Tumor wizardry wards off attacks from immune system

Like the fictional wizard Harry Potter, some cancerous tumors seem capable of wrapping themselves in an invisibility cloak.

School of Medicine researchers have found that pancreatic tumors hide from the body’s immune surveillance by surrounding themselves with cells that make it hard for the immune system to detect them.

David Linehan
David Linehan

The tumor-protecting cells are white blood cells called regulatory T cells, or T-reg for short. Under ordinary circumstances, T-reg cells inhibit immune components responsible for killing unwanted cells — this allows T-reg cells to help prevent autoimmune reactions.

The scientists discovered that cancerous cells take advantage of T-reg cells’ suppressor ability, enlisting them to keep the immune system at bay.

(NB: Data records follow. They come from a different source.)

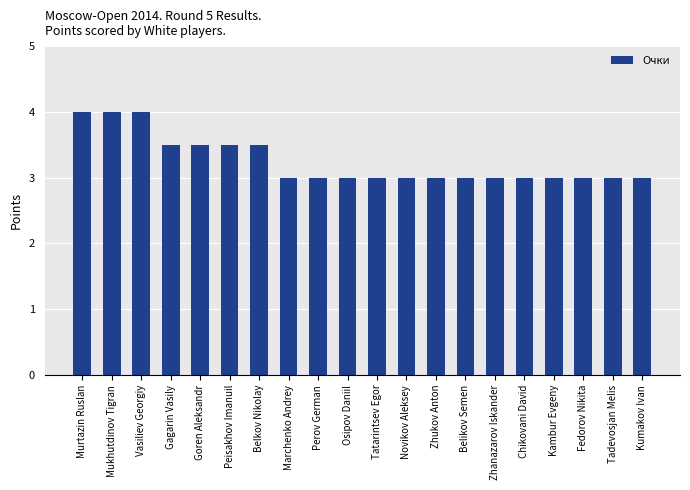

True or false: the data shows 4.0 at Murtazin Ruslan.

True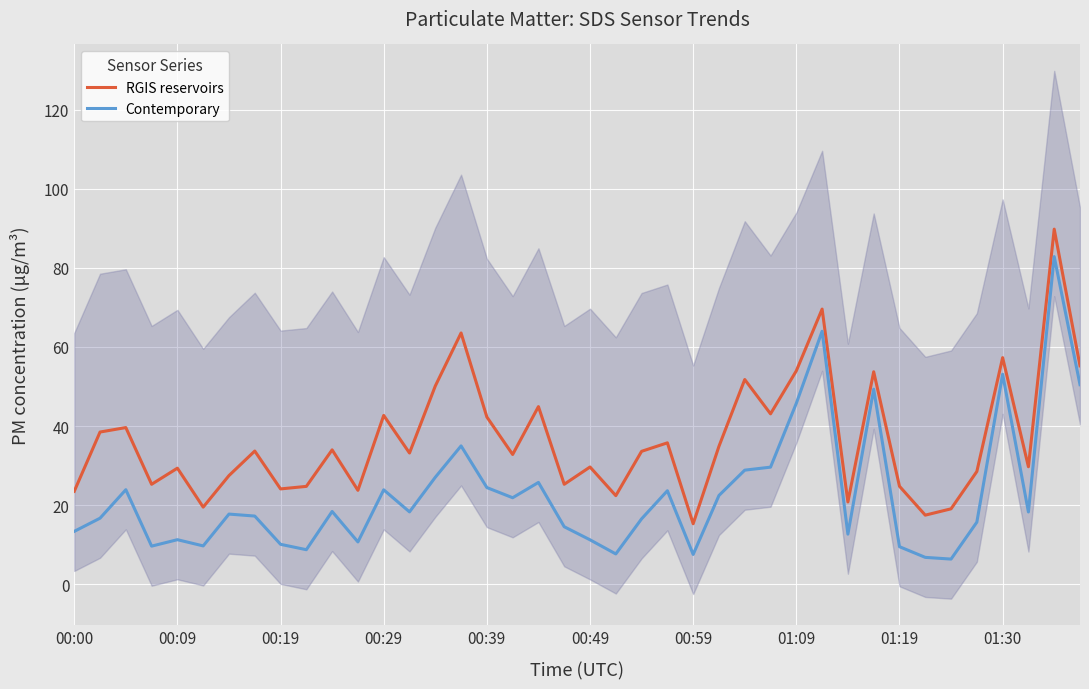

Is it true that Contemporary equals 9.5 at 01:19?

True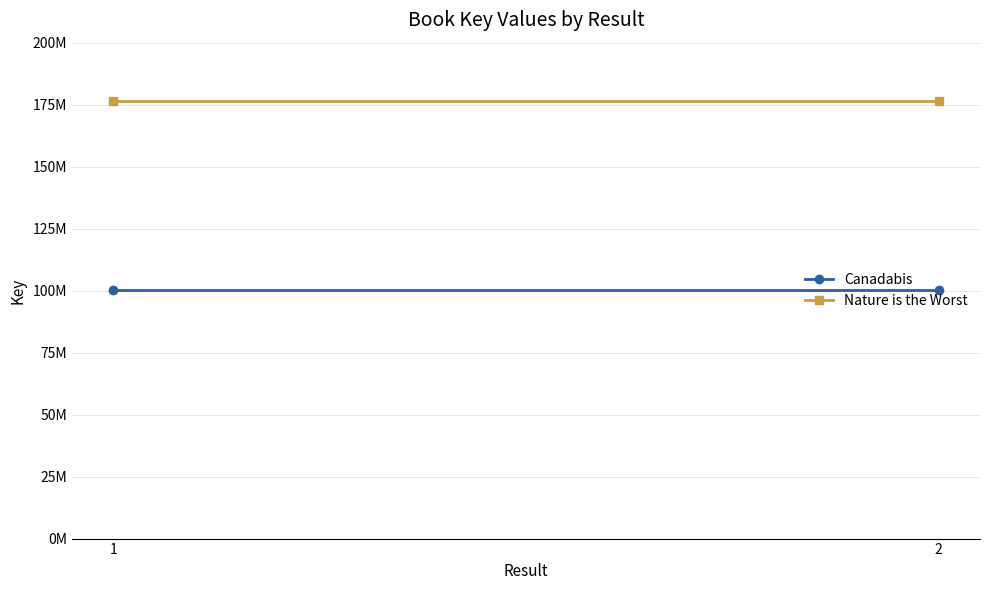

Between 1 and 2, which series saw the biggest shift?

Canadabis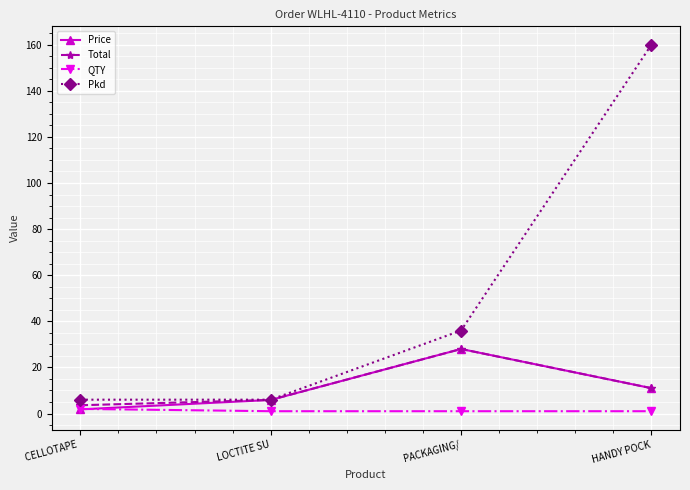

What are all the series names shown in the legend?

Price, Total, QTY, Pkd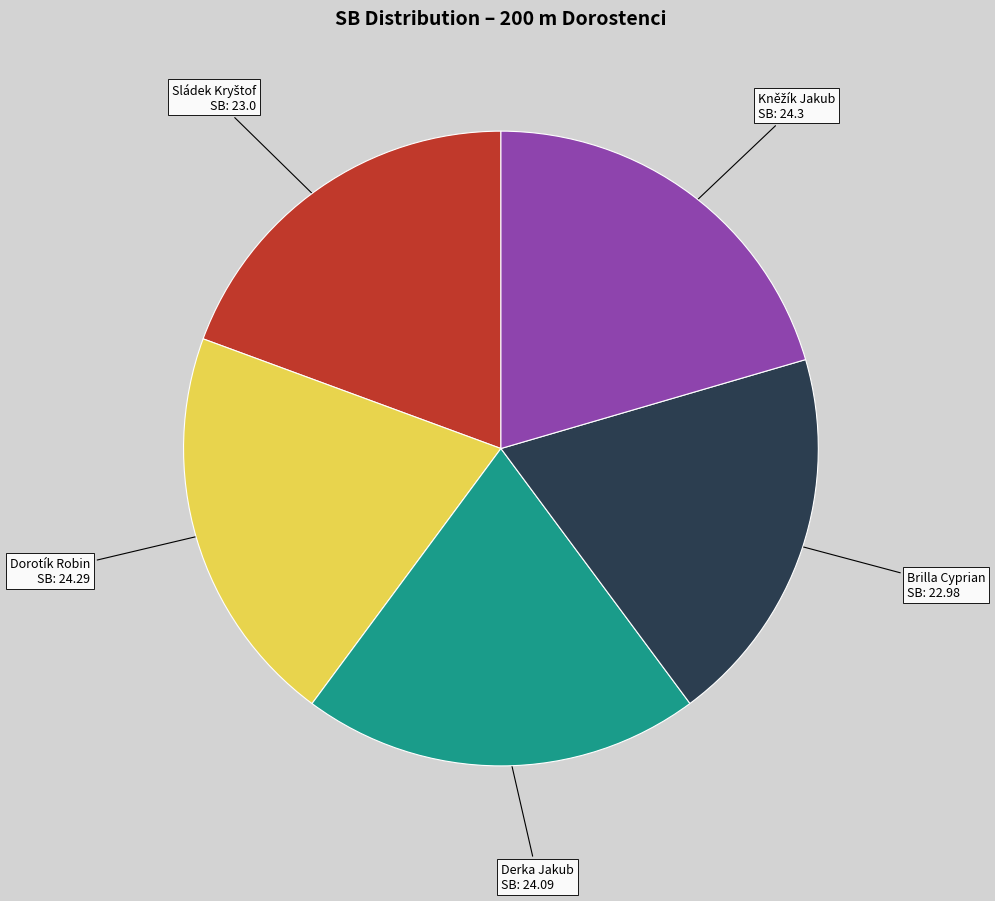

Is it true that Brilla Cyprian is 19% of the pie?

True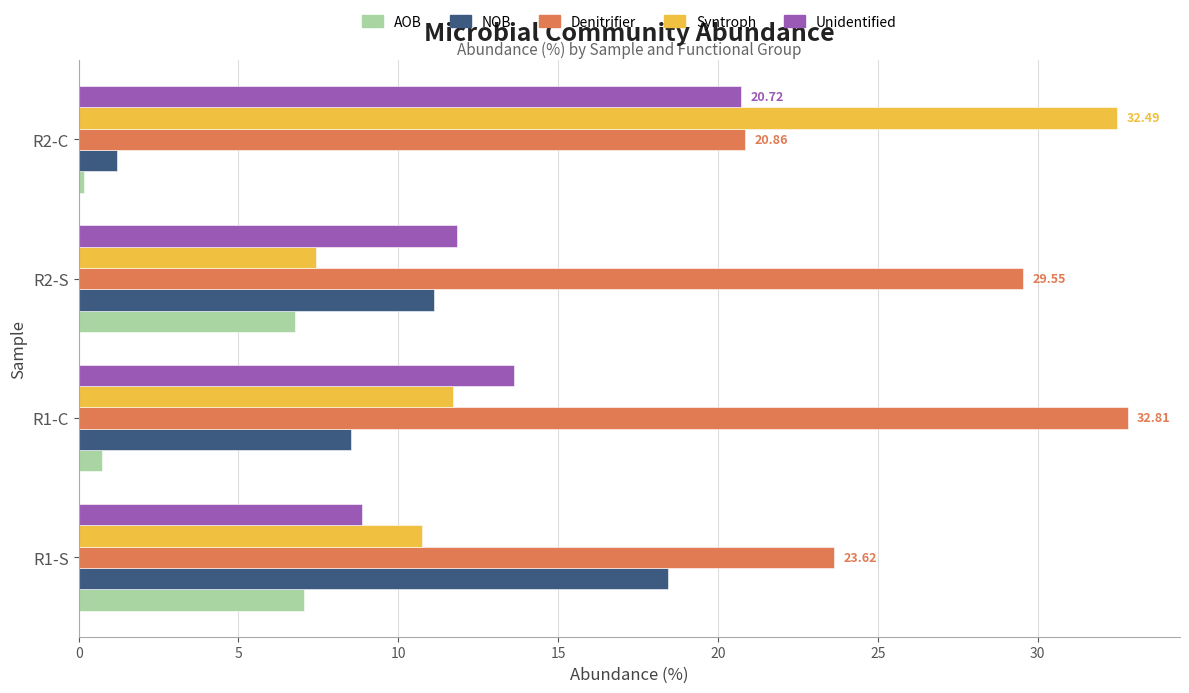

What is the spread (max minus min) of values at R1-C?

32.1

Their report appears in the July/August issue of the Journal of Immunotherapy.

“Earlier, we found that T-reg cells are much more prevalent in patients with breast cancer and pancreatic cancer than in healthy patients,” said David C. Linehan, M.D., associate professor of surgery and a researcher with the Siteman Cancer Center. “The new findings show that tumors are directly responsible for the increase of T-reg cells and can attract T-reg cells to their vicinity. This could be one way for tumors to evade immune surveillance.”

Linehan said he believes this could explain the failure of many experimental anti-cancer vaccines. Such vaccines are designed to rev up the immune response to cancer cells so that the immune system can attack tumors. But a tumor shielded with T-reg cells could potentially circumvent the immune system’s attack and remain safe.

In mice implanted with pancreatic cancer, the researchers demonstrated that tumor growth caused an increase in T-reg cells in both the blood stream and in lymph nodes leading from the tumors.

When the research team blocked a signaling molecule that pancreatic tumors secrete in abundance, T-reg cells were no longer present in the tumor-draining lymph nodes, suggesting that this signaling molecule, referred to as TGF-beta, has an important role in weaving a tumor’s cloak of invisibility.

Such information could lead to a method for blocking tumors from using T-reg cells for protection. Other research by Linehan and colleagues showed that in mice with pancreatic cancer, simply depleting T-reg cells slowed tumor growth and increased survival time.

“We’re looking at several potential ways to interfere with tumor recruitment of T-reg cells,” Linehan said. “We’d like to see these findings advance cancer immunotherapy. We want to find a way to actively suppress T-reg cells and at the same time actively evoke an immune response to tumor-specific antigens.”

In collaboration with other researchers at the School of Medicine, Linehan is planning to set up a clinical trial that pairs T-reg depletion with anti-cancer vaccine as a therapy for pancreatic cancer patients.

“We’re attacking the problem from different angles hoping to translate these findings to our patients,” Linehan said. “Right now, no effective treatment exists for pancreatic cancer.”